Jan had never fainted before, and in his heart he was rather proud of the achievement; but he was thankful that he had chosen the one first school of the week that was given over to mathematics. He would have been very sorry to have come to himself in the arms of Haigh. The Spook was a man who had obviously mistaken his vocation; but it was least obvious when mere kindness and goodness were required of him. Jan was detained in his study half the morning, and regaled with tea and toast and things to read. Heriot also looked in before second school, but was rather brusque and unsympathetic (after the Spook) until Jan ventured to say he hoped he would be allowed to play football that afternoon, as he had never felt better in his life. Heriot said that was a question for the doctor, who would be in to see Jan during the forenoon.

The doctor came, and Jan could not remember the last time a doctor had been to see him. This one sat over him with a long face, felt his pulse, peered into his eyes, looked as wise as an owl at the other end of his stethoscope, and then began asking questions in a way that put Jan very much on his guard.

"So you've been playing football for your house?"

"Yessir—Under Sixteen."

"I suppose you played football before you came here?"
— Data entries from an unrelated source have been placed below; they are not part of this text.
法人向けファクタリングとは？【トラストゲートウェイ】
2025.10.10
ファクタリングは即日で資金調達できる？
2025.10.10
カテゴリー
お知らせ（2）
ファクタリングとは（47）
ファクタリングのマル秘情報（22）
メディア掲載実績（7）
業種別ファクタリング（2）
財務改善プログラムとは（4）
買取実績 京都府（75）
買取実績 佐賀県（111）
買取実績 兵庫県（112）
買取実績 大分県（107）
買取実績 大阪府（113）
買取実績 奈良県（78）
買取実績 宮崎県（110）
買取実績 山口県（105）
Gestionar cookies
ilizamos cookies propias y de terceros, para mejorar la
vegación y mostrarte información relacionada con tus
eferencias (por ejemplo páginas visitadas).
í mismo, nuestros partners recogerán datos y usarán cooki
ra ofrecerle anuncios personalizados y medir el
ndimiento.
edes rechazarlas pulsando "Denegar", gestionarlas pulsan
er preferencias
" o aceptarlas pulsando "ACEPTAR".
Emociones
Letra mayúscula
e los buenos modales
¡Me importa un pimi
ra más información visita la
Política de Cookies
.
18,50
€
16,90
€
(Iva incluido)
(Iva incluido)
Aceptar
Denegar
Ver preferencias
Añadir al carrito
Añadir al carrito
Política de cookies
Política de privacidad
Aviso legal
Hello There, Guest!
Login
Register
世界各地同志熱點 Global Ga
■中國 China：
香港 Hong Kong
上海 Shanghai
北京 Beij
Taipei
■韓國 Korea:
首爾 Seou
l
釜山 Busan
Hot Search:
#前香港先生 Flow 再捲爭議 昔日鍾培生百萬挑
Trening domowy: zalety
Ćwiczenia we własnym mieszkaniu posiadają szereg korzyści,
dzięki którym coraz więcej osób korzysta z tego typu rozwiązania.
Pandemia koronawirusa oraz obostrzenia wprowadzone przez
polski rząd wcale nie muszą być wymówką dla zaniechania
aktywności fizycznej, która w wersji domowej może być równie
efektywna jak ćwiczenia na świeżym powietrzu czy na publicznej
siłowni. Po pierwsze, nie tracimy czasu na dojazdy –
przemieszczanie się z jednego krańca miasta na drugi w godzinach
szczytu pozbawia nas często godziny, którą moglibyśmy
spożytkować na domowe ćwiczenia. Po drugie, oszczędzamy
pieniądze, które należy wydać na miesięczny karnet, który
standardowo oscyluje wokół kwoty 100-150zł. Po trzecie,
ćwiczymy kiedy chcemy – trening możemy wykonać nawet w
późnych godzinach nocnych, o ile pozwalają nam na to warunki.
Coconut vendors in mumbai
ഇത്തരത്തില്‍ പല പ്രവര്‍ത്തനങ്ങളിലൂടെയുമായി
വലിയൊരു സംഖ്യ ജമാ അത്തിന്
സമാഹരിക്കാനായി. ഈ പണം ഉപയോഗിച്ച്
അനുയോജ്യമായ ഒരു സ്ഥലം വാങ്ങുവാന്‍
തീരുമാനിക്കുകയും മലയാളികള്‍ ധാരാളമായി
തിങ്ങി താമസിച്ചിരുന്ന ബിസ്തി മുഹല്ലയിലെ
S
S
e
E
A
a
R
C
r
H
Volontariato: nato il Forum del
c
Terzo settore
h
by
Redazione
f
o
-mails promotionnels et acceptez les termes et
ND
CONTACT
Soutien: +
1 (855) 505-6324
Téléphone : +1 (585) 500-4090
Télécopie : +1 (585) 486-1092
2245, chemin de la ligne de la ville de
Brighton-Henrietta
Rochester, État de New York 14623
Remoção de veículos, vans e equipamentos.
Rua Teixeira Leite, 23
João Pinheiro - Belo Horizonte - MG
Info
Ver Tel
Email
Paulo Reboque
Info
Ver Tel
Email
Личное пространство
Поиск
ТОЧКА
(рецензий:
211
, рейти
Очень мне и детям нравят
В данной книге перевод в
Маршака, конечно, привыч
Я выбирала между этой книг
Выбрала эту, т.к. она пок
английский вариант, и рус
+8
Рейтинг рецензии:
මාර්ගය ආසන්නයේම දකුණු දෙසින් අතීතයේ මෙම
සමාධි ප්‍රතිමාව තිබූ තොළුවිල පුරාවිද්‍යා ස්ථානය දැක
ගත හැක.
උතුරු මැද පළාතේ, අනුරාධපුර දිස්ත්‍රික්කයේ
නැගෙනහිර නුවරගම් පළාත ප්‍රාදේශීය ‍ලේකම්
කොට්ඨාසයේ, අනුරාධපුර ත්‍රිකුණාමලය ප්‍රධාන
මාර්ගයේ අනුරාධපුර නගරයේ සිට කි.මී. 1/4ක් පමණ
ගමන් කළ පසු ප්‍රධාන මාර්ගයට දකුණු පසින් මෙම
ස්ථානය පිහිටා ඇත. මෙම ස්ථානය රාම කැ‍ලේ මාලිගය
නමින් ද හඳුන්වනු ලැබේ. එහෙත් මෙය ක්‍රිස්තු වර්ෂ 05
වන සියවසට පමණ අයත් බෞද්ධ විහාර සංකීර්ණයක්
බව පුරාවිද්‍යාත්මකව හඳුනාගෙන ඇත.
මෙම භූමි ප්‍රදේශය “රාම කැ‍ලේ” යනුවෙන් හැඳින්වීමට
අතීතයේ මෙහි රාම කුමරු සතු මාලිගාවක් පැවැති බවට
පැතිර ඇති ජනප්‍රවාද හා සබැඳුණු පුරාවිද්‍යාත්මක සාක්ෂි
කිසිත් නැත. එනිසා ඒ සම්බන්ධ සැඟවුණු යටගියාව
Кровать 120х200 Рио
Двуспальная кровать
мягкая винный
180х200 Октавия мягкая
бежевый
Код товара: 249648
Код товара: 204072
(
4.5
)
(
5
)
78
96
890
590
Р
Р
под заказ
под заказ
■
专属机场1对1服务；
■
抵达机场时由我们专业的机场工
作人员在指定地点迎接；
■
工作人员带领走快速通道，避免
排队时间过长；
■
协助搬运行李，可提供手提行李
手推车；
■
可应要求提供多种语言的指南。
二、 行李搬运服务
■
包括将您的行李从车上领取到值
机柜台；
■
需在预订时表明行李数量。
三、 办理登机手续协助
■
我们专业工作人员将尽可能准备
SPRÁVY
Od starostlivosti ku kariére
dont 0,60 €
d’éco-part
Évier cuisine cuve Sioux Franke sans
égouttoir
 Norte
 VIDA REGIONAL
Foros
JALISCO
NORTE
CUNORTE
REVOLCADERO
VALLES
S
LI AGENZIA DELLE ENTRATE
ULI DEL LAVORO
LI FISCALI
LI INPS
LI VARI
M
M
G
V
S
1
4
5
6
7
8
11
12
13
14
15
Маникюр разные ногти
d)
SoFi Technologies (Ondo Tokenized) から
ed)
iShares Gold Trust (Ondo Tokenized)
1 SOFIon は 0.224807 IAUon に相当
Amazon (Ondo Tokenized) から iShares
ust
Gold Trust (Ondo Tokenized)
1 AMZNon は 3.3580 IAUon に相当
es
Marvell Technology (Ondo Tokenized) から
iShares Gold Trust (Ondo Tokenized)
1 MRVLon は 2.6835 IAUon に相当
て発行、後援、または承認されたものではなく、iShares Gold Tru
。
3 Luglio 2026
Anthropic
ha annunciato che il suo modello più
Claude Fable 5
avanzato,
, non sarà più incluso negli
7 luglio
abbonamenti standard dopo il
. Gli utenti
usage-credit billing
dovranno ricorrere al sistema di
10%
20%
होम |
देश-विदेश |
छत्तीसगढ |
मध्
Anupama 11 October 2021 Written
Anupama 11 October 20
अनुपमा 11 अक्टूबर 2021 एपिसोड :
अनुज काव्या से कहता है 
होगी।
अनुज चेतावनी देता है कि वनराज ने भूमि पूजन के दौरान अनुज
"No, sir," said Jan, beginning to feel uncomfortable.

"Weren't you allowed?"

This question came quickly, but Jan took his time over it as coolly as he could. Obviously the doctor little dreamt that this was his first school. On no account must he suspect it now. And it was true, as it happened, that his father had once and for all forbidden Jan to play football with Master Evan, because he played so roughly.

"No, sir."

"You were not allowed?"

"No, sir."

"Do you know why?"

"No, sir."

"Well, I think I do," said the doctor, rising. "And you mustn't play here, either, at any rate for the present."

Jan shot upright on the sofa.

"Your heart isn't strong enough," said the doctor.

"My heart's all right!" cried Jan, indignantly.

"Perhaps you'll allow me to be the best judge of that," returned the doctor. "You may go back to your house, and I shall send a line to Mr. Heriot. There's no reason why you should lie up; this is Saturday, you'll be quite fit for school on Monday; but no football, mind, until I give you leave."

Jan tried to speak, but he had tied his own tongue. He could not explain to the doctor, he could not explain to Heriot. He did not know why he had fainted for the first time in his life that morning; he only knew that it was not his heart, that he had never felt better than after yesterday's match. And now he was to be deprived of the one thing he liked at school, the one thing he was by way of getting good at, his one chance of showing what was in him to those who seemed to think there was nothing at all! And another Under Sixteen house-match would be played next week, perhaps against Haigh, who had also won their tie. And all he would be able to do would be to stand by yelling "Reds!" and having his shins lashed by some beastly præpostor, and hearing himself bracketed with Chips as a "sham" and a "sloper"—and knowing it was true!

That was the worst of it. His heart was all right. It was all a complete misunderstanding and mistake. It was a mistake that Jan knew he could have set right by going to Heriot and explaining why he had never played football before, and why it was barely true to say that he had not been allowed.

But Jan was not going to anybody to say anything of the kind.